START RECORDS SHOWN

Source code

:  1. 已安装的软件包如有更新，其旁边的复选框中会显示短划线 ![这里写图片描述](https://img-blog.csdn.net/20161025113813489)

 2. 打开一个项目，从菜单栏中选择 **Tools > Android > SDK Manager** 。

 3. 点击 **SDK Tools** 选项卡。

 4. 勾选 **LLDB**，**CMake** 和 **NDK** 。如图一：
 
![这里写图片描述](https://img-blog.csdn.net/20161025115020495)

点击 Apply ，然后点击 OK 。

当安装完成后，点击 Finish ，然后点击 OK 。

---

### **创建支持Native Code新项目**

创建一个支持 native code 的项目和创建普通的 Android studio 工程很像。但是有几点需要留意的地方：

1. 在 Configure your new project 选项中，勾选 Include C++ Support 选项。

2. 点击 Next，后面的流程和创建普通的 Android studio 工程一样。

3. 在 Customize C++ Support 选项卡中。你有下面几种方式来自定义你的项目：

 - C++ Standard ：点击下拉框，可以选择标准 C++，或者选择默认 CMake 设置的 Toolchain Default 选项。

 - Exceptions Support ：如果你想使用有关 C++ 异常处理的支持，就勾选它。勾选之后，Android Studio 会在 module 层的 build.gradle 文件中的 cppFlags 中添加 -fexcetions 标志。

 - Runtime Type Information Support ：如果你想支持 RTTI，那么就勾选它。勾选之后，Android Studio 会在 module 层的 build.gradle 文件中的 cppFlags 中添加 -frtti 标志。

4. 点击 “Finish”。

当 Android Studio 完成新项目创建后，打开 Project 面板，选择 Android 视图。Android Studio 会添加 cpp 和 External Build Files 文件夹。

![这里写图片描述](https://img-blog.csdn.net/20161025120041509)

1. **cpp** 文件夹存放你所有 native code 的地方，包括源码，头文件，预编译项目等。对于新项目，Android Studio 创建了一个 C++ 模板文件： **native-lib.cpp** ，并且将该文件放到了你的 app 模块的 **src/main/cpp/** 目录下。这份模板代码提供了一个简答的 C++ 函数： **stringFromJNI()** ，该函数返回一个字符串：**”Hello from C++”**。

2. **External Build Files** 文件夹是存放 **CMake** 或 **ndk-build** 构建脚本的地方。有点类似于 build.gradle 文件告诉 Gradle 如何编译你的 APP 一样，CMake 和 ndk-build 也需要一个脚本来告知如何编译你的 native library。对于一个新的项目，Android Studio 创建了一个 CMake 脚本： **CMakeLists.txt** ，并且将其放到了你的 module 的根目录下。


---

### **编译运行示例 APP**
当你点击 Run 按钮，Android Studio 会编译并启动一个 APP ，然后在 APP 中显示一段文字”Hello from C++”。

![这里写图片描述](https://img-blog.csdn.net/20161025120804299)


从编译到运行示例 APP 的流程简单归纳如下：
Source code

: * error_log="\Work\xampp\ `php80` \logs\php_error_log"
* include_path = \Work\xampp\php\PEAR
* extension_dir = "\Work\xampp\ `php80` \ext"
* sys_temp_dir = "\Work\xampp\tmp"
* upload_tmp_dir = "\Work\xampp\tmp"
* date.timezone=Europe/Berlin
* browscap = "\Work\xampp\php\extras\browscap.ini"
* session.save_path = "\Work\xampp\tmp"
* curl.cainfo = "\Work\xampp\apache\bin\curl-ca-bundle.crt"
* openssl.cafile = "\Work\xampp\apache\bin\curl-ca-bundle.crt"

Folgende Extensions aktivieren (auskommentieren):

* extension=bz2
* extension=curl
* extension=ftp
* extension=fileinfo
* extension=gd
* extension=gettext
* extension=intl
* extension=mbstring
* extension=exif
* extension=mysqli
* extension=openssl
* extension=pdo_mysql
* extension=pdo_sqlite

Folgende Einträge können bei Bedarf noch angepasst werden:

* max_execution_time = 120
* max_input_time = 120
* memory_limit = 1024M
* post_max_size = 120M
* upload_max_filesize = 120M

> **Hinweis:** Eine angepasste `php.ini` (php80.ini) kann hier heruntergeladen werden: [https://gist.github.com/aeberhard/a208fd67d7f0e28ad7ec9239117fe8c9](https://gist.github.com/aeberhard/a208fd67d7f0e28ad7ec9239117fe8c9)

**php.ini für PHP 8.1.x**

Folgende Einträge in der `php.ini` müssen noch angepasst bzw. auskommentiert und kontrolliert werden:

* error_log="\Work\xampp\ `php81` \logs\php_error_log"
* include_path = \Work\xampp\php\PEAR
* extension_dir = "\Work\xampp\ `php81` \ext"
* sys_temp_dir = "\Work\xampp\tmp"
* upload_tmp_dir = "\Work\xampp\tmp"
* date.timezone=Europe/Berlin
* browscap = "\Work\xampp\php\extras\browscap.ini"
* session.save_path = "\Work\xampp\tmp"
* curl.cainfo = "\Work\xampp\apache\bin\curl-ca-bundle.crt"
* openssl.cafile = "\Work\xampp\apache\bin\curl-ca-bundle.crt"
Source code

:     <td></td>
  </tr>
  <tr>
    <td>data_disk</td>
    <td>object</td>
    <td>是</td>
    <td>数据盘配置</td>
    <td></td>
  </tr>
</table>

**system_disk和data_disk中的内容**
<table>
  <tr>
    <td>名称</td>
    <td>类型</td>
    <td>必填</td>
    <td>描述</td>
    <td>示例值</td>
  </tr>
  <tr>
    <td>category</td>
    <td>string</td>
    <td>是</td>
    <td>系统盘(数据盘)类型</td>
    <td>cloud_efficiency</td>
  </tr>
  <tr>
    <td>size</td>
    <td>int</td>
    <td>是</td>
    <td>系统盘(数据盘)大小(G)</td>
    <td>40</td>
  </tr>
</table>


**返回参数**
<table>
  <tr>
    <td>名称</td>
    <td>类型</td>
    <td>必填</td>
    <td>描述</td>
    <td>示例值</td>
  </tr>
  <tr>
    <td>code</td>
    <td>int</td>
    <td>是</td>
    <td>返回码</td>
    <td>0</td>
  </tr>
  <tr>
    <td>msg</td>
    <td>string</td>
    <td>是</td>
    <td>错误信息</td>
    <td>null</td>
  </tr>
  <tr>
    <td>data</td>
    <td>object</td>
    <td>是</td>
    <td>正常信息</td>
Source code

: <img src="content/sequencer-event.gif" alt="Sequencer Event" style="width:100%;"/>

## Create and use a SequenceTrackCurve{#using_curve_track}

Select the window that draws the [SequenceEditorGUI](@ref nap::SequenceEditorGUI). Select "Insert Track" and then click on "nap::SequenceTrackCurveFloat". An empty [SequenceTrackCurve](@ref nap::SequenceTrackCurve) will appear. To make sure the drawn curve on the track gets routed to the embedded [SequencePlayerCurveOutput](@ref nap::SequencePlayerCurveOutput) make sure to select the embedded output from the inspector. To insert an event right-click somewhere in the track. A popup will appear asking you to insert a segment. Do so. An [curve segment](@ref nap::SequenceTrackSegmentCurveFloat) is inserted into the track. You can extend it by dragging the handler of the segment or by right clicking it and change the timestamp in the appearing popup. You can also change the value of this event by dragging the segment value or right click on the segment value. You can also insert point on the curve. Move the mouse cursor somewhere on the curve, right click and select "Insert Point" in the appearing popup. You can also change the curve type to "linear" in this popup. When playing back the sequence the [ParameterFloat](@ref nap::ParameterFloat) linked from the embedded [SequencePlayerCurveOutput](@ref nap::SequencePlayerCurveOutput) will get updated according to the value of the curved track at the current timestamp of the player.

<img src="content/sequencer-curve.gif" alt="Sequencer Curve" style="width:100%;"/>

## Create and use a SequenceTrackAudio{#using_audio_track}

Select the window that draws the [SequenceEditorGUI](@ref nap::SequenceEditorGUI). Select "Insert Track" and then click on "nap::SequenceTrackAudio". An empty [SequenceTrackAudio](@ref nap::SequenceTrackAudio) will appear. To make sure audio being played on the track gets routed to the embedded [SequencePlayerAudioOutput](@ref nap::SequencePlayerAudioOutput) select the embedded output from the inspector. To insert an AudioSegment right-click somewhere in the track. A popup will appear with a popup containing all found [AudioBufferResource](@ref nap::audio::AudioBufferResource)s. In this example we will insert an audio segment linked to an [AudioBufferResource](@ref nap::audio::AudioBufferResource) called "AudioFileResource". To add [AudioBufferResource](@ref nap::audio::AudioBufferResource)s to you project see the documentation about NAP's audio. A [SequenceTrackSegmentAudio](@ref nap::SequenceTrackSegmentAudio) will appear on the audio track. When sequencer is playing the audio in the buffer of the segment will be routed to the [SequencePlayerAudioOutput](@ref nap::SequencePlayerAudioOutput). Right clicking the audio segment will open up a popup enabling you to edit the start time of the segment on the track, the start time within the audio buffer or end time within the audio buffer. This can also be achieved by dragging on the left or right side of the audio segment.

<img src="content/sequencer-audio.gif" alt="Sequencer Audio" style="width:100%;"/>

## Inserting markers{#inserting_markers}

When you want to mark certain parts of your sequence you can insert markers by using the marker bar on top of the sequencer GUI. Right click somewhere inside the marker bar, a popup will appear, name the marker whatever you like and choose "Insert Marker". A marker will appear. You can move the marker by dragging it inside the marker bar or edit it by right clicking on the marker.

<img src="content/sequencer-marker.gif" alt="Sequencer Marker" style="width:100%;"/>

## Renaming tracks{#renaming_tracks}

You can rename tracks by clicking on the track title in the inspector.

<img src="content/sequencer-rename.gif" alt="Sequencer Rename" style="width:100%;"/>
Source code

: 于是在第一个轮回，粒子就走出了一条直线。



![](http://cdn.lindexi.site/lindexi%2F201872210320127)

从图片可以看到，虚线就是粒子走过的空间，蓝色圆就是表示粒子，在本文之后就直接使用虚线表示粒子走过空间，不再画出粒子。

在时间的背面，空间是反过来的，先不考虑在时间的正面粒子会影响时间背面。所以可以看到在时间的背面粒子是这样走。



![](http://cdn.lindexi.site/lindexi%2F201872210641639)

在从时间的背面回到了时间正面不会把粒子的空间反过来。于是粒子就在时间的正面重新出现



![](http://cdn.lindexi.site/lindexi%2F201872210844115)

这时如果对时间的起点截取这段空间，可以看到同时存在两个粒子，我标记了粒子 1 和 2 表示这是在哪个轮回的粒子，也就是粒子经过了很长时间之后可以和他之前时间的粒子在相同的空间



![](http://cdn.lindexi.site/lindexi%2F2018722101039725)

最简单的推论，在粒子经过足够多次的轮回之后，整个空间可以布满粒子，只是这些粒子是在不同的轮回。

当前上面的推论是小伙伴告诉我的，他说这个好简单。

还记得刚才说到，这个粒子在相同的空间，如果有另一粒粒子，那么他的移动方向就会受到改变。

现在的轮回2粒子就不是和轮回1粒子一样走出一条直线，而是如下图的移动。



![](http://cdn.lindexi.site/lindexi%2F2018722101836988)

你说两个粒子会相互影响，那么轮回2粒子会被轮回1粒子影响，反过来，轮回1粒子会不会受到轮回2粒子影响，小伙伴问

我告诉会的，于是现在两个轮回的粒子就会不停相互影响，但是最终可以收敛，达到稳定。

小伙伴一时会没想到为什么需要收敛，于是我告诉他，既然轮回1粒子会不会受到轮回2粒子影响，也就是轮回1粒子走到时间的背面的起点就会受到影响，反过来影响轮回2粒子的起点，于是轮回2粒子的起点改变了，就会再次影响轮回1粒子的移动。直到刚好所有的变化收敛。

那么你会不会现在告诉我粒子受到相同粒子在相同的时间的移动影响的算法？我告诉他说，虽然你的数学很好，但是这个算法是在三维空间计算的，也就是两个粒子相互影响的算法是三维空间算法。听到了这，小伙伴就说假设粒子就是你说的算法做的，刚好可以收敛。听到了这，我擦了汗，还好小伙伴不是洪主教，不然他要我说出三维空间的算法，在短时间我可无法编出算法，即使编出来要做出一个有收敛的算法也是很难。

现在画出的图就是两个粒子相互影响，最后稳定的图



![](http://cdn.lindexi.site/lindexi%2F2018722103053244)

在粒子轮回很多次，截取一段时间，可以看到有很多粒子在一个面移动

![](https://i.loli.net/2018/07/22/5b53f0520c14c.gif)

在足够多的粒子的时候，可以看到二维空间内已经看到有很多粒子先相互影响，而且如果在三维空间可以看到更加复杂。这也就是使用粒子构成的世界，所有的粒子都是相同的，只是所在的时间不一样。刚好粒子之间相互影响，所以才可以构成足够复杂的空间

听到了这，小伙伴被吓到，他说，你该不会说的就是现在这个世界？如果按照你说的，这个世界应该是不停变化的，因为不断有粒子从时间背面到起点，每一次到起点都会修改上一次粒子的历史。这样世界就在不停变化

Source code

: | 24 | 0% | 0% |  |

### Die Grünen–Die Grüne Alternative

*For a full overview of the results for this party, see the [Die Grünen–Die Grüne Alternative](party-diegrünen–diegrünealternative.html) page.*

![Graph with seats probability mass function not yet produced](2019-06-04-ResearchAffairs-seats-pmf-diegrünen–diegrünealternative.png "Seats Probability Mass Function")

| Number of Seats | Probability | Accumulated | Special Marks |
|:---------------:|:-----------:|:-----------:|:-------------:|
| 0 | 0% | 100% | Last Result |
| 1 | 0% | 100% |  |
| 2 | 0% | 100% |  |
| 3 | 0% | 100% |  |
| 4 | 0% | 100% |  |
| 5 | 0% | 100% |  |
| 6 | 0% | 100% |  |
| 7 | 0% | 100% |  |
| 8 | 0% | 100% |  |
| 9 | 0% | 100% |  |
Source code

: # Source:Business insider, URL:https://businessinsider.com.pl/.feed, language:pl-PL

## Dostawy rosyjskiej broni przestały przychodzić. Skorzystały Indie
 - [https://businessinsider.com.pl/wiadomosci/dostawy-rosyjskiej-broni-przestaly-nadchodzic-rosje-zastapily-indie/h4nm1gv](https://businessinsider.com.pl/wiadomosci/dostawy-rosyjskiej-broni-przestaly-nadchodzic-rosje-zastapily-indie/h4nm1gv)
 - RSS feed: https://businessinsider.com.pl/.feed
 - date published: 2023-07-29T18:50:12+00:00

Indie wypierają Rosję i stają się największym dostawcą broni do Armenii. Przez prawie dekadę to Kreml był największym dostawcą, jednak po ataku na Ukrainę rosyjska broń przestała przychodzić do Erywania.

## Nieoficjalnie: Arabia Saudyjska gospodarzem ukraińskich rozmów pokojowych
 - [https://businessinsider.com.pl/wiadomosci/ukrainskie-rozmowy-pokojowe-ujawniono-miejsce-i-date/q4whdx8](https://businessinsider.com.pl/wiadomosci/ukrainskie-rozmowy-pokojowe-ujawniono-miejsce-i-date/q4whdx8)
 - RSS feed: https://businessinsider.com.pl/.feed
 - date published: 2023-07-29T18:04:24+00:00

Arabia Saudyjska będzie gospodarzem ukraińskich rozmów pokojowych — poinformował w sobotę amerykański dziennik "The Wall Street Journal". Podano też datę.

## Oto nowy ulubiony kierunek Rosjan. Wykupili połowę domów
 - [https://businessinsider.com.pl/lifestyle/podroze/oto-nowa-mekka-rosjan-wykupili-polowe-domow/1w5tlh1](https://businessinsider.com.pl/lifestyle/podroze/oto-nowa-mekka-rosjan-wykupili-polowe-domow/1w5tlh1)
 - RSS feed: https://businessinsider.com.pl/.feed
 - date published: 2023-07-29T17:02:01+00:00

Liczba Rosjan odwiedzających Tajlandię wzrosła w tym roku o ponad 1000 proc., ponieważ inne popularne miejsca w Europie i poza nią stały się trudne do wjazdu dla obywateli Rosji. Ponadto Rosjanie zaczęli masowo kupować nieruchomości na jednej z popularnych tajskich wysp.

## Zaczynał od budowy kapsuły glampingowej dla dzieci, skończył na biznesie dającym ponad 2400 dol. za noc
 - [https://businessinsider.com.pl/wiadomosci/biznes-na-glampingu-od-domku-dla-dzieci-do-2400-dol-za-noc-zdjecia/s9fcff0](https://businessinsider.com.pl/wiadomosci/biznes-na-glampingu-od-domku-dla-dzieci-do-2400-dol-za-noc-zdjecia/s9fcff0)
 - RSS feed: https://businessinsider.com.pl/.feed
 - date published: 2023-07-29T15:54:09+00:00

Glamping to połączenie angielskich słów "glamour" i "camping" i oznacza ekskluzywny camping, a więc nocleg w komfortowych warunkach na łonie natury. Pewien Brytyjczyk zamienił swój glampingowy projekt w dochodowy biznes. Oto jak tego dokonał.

END RECORDS SHOWN

_EXERCISE PROMPT_
Where a line of the records includes "dzieci", copy it.

_SOLUTION_
## Zaczynał od budowy kapsuły glampingowej dla dzieci, skończył na biznesie dającym ponad 2400 dol. za noc
 - [https://businessinsider.com.pl/wiadomosci/biznes-na-glampingu-od-domku-dla-dzieci-do-2400-dol-za-noc-zdjecia/s9fcff0](https://businessinsider.com.pl/wiadomosci/biznes-na-glampingu-od-domku-dla-dzieci-do-2400-dol-za-noc-zdjecia/s9fcff0)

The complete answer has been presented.